▸ TASK DIRECTIONS
List each actor named in parentheses in the film review below, along with the character that actor plays.

▸ TEXT EXCERPT

“Y’know, back then, I was the headliner,” Harold Meyerowitz (Dustin Hoffman) insists, to no one in particular. His old pal R.J. (Judd Hirsch) is the subject of a big retrospective show at the Museum of Modern Art, and Harold is feeling as though his work – and that’s how it’s always referenced, by himself and his family, “the work” – isn’t being properly appreciated. He isn’t getting a MoMA retrospective; hell, the college where he taught for decades is only offering him prominent placement in a faculty showcase. “Group show, no,” he announces. “That’s essentially an insult!”
One of the most painful yet undeniable truths captured by The Meyerowitz Stories (New and Selected), the new film by Noah Baumbach, is the specific experience of being an also-ran, an almost-famous, how that breeds a particular kind of personal and professional resentment, resulting in both a general unpleasantness and an overall dislike for pretty much everything that anyone else creates. We met a father like that in Baumbach’s quietly masterful The Squid and the Whale , and Harold Meyerowitz shares some of that characters qualities (most notably, casual, unprompted critiques like “I find Maugham to be skillful without being an artist”). But if Baumbach is returning to that film’s preoccupations, he’s also approaching them from a more mature perspective, suggesting a way to get past the kind of paralyzing anger our bad parents can create. The new film about getting older, about coming to terms with who these people are, and figuring out how to be your own person anyway.
As suggested by the title, Baumbach breaks his narrative into a series of short stories, some of them focused on individual members of this extended, dysfunctional family. There is Danny (Adam Sandler), whom we first meet as he’s trying to find a parking spot in Manhattan, which is about as savvy an example of “characterization through action” as I can imagine; he’s a man in transition, sending his daughter Eliza (Grace Van Patten) off to college, an event that he and his wife were waiting for before ending their marriage. So he has both empty nest and newly single syndromes happening, a fusion that doesn’t exactly create a personality of confidence and strength.
His sister Jean (Elizabeth Marvel) first appears with the line “I made cookies, but I stepped in dog shit,” and rarely has an introduction been more apt. She’s a wallflower, though as we find out more about her, it seems not entirely by her choosing. “You guys will never understand what it’s like to be me in this family,” she says late in the film, and by the point she says it, we nod in agreement, like family members ourselves.

▸ RECORDS
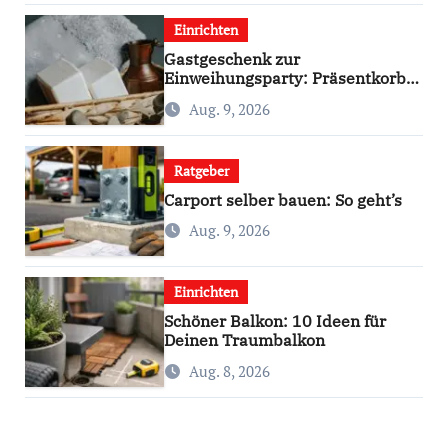
Einrichten
Gastgeschenk zur
Einweihungsparty: Präsentkorb
selbst gestalten
Aug. 9, 2026
Ratgeber
Carport selber bauen: So geht’s
Aug. 9, 2026
Einrichten
Schöner Balkon: 10 Ideen für
Deinen Traumbalkon
Aug. 8, 2026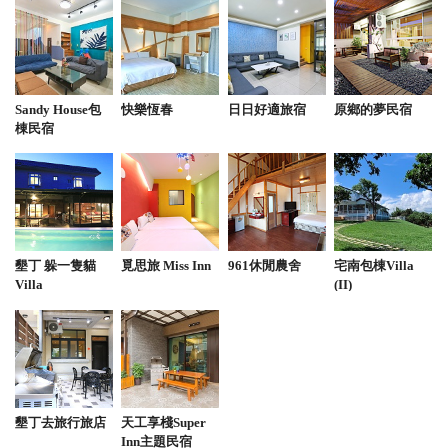
from google
2024-02-13 12:27:12
Sandy House包
快樂恆春
日日好適旅宿
原鄉的夢民宿
四項遊樂設施，可以單買也可以四合一買，這次幫兩
棟民宿
個小孩買四合一的玩的開心，時間上可以耗很久，裡
面還有夾娃娃機和搖搖馬可以玩，還有賣關東煮，還
有可愛的孩子賣棉花糖和汽水
from google
墾丁 躲一隻貓
覓思旅 Miss Inn
961休閒農舍
宅南包棟Villa
Villa
(II)
2023-09-18 18:06:39
每次來墾丁必來的景點裡面有好玩的卡丁車、划船、
電動車、挖土機等遊戲喔，裡面的人員都很親切，每
次我們都是非假日去人比較少的時候老闆都會讓我們
再多玩一下，所以每次去墾丁一定都會來這裡玩喔，
墾丁去旅行旅店
天工享棧Super
超推薦。
Inn主題民宿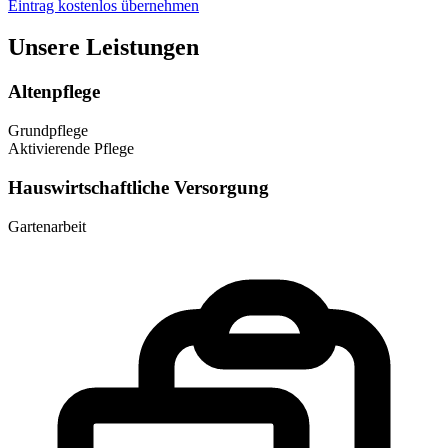
Eintrag kostenlos übernehmen
Unsere Leistungen
Altenpflege
Grundpflege
Aktivierende Pflege
Hauswirtschaftliche Versorgung
Gartenarbeit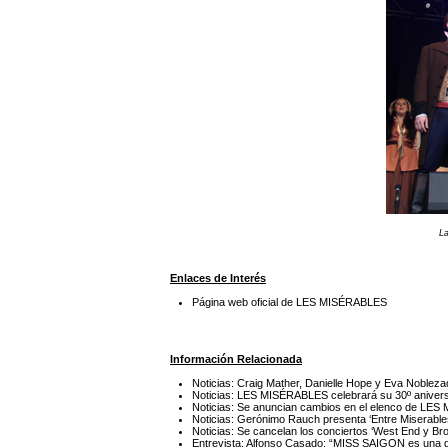
L
Enlaces de Interés
Página web oficial de LES MISÉRABLES
Información Relacionada
Noticias: Craig Mather, Danielle Hope y Eva Noblez
Noticias: LES MISÉRABLES celebrará su 30º anivers
Noticias: Se anuncian cambios en el elenco de LE
Noticias: Gerónimo Rauch presenta ‘Entre Miserable
Noticias: Se cancelan los conciertos ‘West End y Br
Entrevista: Alfonso Casado: “MISS SAIGON es una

▸ RESULT OF THIS TASK
Dustin Hoffman: Harold Meyerowitz
Judd Hirsch: R.J.
Adam Sandler: Danny
Grace Van Patten: Eliza
Elizabeth Marvel: Jean